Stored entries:

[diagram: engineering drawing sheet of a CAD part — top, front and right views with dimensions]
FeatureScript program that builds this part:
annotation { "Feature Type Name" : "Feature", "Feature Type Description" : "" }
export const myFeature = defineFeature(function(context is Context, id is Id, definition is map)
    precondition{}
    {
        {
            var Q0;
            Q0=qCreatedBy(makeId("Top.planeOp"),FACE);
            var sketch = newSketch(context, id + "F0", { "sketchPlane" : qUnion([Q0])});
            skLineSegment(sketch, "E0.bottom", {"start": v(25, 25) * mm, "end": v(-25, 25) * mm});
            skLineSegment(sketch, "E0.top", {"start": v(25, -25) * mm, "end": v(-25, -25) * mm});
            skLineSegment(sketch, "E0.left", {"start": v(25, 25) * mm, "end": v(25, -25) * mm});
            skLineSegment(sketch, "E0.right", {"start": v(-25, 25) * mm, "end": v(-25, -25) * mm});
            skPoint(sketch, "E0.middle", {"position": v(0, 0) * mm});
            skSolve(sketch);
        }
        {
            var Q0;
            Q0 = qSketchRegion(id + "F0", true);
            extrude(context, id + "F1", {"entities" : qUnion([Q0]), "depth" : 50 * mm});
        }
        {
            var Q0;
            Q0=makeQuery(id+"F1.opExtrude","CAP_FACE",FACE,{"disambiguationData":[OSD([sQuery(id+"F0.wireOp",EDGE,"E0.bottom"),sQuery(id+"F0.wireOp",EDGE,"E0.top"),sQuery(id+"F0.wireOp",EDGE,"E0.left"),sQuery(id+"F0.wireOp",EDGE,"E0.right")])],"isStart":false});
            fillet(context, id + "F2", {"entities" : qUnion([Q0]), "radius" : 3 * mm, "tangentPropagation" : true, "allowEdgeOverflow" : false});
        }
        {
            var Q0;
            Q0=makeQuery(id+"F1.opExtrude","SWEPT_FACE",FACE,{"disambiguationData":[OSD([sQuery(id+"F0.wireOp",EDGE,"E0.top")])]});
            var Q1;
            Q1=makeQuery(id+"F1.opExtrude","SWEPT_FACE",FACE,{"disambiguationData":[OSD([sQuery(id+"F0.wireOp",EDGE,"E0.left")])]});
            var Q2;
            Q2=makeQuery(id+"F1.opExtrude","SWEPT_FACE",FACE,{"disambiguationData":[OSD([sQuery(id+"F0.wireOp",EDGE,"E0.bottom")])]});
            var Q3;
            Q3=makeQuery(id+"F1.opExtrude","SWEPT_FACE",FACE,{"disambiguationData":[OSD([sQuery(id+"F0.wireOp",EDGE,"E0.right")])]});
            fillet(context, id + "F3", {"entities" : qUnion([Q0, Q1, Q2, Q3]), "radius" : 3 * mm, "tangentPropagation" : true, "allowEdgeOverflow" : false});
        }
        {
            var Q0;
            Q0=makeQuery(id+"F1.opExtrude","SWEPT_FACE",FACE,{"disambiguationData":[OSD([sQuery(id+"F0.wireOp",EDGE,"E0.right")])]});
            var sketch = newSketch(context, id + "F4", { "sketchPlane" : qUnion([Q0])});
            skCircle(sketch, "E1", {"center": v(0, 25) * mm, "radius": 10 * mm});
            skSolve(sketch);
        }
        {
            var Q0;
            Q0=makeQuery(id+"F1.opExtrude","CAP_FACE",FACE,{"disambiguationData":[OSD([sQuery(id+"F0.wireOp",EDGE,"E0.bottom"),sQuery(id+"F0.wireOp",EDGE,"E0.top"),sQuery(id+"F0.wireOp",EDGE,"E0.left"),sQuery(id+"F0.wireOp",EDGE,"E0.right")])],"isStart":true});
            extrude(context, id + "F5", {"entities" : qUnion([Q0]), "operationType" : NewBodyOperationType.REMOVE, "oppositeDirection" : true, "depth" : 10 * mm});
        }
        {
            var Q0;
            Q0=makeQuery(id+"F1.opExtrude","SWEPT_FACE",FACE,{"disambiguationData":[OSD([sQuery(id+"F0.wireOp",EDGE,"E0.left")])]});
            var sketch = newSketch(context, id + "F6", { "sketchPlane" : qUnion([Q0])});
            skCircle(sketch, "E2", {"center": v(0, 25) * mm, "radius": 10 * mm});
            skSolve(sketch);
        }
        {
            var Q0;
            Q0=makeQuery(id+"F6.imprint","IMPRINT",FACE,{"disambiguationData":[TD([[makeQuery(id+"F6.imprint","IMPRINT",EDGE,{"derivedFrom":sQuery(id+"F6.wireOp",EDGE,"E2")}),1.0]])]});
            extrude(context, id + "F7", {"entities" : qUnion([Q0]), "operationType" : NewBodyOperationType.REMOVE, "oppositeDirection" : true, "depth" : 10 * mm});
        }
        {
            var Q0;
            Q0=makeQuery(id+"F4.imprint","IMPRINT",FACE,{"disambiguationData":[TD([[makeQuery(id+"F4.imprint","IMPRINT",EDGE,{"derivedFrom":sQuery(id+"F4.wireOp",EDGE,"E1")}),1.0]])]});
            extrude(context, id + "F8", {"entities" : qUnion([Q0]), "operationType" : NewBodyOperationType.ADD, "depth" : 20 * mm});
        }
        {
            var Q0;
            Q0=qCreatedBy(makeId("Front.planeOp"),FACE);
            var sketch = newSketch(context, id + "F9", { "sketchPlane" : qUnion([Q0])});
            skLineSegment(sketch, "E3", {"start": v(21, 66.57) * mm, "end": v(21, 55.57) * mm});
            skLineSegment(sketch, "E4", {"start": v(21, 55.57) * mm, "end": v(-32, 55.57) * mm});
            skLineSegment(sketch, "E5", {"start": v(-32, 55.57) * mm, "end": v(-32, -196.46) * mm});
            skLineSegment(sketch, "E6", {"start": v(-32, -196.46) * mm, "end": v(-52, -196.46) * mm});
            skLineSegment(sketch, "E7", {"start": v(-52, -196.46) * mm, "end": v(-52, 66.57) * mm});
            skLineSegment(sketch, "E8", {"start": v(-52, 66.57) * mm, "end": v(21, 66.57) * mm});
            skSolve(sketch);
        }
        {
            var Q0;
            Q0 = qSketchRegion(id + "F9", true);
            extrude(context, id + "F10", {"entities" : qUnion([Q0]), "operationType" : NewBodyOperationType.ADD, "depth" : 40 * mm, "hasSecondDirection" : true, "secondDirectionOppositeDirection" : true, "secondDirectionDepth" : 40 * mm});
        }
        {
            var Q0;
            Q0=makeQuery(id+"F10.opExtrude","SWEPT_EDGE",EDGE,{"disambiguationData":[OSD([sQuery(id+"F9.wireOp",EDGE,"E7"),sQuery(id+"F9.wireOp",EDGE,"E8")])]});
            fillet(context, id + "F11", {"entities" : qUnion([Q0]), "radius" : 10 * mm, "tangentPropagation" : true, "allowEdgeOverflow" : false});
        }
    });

Goal:
Rewrite the entries starting at their first line and ending at the line that contains "export const myFeature", replacing "Feature Type Description" with "Feature Description" and keeping everything else the same.

Task output:
[diagram: engineering drawing sheet of a CAD part — top, front and right views with dimensions]
FeatureScript program that builds this part:
annotation { "Feature Type Name" : "Feature", "Feature Description" : "" }
export const myFeature = defineFeature(function(context is Context, id is Id, definition is map)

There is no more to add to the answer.